Some of the country’s biggest newspapers including the Hindustan Times, Hindustan, and Dainik Jagran have received foreign investments since. They do not influence the way Indians think? What about all the global entertainment media in this country—the music channels, movie channels, shopping channels and what not? All allowed 100 percent foreign direct investment. Don’t they influence the way Indian’s think?   
FDI in media was brought in by the Bharatiya Janata Party government which loves to invoke nationalism and is particularly obsessed with foreigners. Why did they do so? Because they could see that given how much foreign-owned media the Indian public was now consuming, barring Indian media owners from getting foreign partners made no sense. Whats more, the law currently governing the press allows a foreign citizen to be editor of an Indian newspaper, unless it is a publication which has foreign direct investment.
Thanks to the changed FDI laws a registered newspaper can receive foreign money as foreign direct investment if it is registered as a business. It cannot if it is registered as a cooperative, a trust,  or as a not-for-profit. It all adds up to rather mindless discrimination against non commercial media. Should not FCRA have ceased to apply to such organizations in light of the FDI rule changes?

[Dataset excerpts]
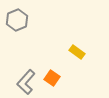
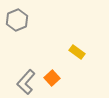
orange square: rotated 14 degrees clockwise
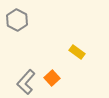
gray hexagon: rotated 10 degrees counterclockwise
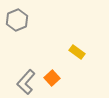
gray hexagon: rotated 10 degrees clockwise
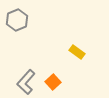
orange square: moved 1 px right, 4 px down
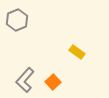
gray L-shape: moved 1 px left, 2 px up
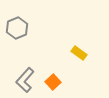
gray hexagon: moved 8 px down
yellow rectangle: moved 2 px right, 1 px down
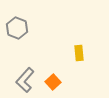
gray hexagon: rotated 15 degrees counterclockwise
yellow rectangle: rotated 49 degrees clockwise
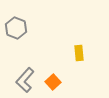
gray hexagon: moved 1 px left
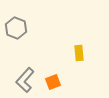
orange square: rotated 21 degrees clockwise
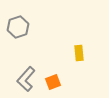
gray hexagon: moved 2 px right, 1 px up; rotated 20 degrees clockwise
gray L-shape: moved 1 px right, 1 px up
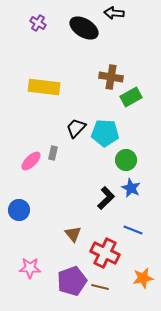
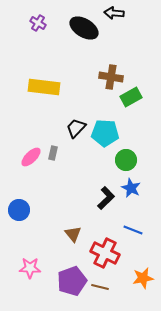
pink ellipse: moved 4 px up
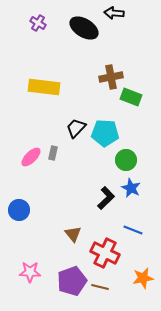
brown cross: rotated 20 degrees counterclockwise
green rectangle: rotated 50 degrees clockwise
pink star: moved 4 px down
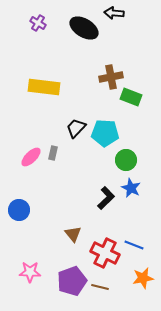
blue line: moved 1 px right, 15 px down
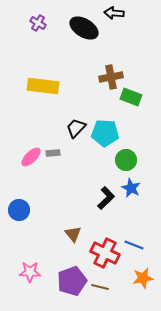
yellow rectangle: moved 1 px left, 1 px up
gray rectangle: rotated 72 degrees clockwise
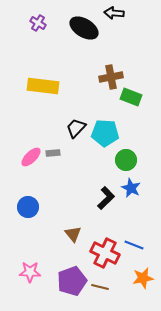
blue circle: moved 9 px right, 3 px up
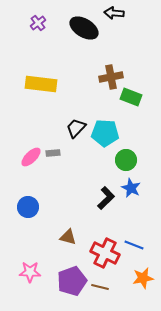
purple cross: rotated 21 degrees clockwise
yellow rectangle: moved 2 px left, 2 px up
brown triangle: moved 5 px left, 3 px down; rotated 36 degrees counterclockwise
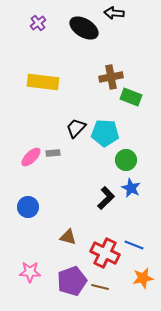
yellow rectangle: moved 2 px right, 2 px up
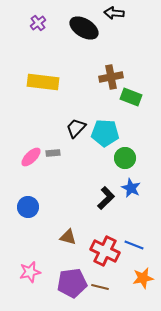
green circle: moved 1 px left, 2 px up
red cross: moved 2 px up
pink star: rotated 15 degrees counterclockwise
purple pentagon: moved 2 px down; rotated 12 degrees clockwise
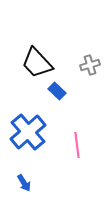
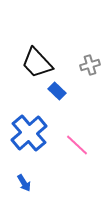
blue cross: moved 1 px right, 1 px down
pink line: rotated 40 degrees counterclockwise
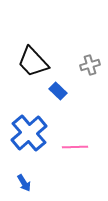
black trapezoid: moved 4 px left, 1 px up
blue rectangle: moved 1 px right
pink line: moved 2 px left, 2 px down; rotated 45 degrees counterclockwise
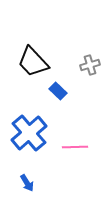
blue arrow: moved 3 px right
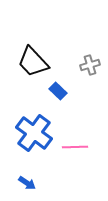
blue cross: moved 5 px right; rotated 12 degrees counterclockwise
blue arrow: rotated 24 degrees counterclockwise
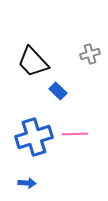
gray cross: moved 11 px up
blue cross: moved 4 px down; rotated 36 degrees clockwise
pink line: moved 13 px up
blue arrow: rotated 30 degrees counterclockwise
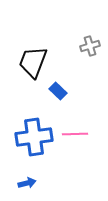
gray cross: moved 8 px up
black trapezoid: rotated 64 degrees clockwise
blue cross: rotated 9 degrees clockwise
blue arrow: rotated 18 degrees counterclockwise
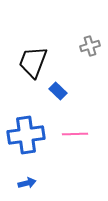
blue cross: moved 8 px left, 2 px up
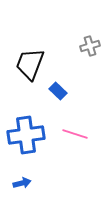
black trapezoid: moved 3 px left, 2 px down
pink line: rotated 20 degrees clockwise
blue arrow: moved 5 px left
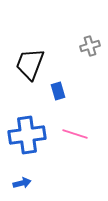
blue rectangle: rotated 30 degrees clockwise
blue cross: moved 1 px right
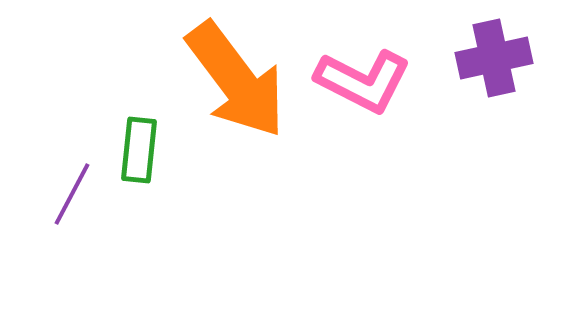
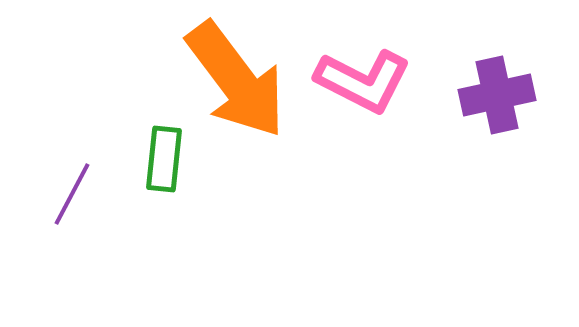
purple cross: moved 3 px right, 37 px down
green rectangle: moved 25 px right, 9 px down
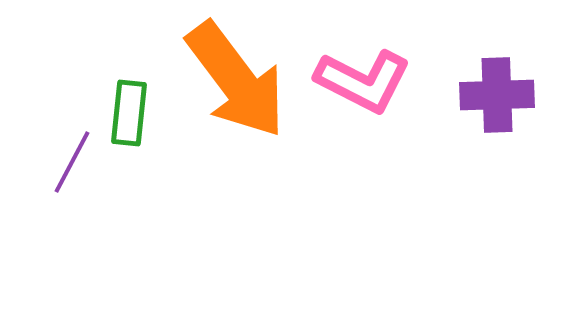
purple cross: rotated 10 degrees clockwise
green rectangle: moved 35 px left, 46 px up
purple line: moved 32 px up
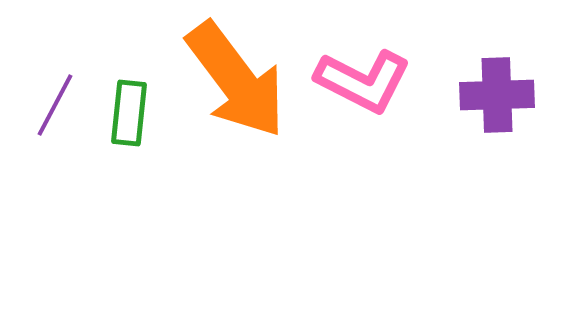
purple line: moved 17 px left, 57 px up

### [Task to complete]
Carry on the text on foreign investment in Indian media, picking up right after its final sentence. The material has no connection to the text on foreign investment in Indian media.

### [Exercise output]
Finally, there are registered and unregistered media organizations currently operating with foreign grants which are enterprising and dodge cumbersome registration requirements which can take years to materialize. They are doubtless confident that their powerful political contacts will come to their rescue if there is a problem.
So why penalize the poor sods who are honest enough to play by the rules? Thanks to the revised Act they will now have to apply afresh for registration every five years. And as any organization that has gone through the Home ministry’s FCRA grind in recent years knows, dealing with the FCRA Division of the GOI is no picnic. A more opaque organization will be hard to find.